* DOCUMENT SECTION *
BEGIN

The Christchurch Convention Centre Precinct is located in Christchurch Central City, New Zealand. It includes the Te Pae Convention centre. The construction of the precinct was funded by the Crown as part of the Christchurch Central Recovery Plan following the 2011 Christchurch earthquake.

The precinct has an area of approximately .

Christchurch Convention Centre (Te Pae) 
Ōtākaro Ltd. opened the Te Pae convention centre on 17 December 2021, following several delays, primarily due to a delay in construction and commissioning caused by Covid-19 restrictions as the original date was supposed to be in 2017. At a price of $450 million NZD, it came in slightly under budget.

Facilities and design 
Te Pae was designed by Woods Bagot & Warren and Mahoney.

The 43,000 exterior tiles reflect the Canterbury region's braided rivers; the river concept is extended throughout the building, influencing the shape of the windows and the carpet design.

The Avon River, Victoria Square, and Cathedral Square are visible from the building, and the route of Gloucester Street was interrupted for a block by the site.

END

(Saved entries)

BEGIN

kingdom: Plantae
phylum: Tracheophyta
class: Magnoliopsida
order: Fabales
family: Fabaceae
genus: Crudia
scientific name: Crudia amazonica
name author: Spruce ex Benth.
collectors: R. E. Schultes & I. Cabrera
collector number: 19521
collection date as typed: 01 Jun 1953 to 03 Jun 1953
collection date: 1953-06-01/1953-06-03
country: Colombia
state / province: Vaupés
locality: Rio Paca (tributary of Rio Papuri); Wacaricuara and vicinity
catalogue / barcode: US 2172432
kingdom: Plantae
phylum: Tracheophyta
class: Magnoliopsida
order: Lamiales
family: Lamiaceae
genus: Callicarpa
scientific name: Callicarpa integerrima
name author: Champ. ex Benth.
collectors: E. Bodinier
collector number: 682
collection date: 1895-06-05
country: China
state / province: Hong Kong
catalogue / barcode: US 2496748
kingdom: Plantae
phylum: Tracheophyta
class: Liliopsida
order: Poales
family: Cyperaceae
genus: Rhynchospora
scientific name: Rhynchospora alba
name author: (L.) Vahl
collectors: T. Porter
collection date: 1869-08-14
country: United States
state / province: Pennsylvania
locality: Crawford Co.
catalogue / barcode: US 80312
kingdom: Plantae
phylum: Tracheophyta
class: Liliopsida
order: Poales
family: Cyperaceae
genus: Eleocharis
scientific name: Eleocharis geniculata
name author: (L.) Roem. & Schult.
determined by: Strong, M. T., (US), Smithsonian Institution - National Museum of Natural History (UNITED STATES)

END

* EXERCISE INSTRUCTIONS *
A - From the text on the Christchurch Convention Centre Precinct, return everything from "The precinct has" down to "the carpet design.".
B - According to the text on the Christchurch Convention Centre Precinct, which firms designed Te Pae?
These items have no connection to the text on the Christchurch Convention Centre Precinct.

* SOLUTIONS FOR EACH TASK *
A -
The precinct has an area of approximately .

Christchurch Convention Centre (Te Pae) 
Ōtākaro Ltd. opened the Te Pae convention centre on 17 December 2021, following several delays, primarily due to a delay in construction and commissioning caused by Covid-19 restrictions as the original date was supposed to be in 2017. At a price of $450 million NZD, it came in slightly under budget.

Facilities and design 
Te Pae was designed by Woods Bagot & Warren and Mahoney.

The 43,000 exterior tiles reflect the Canterbury region's braided rivers; the river concept is extended throughout the building, influencing the shape of the windows and the carpet design.

B - Woods Bagot & Warren and Mahoney.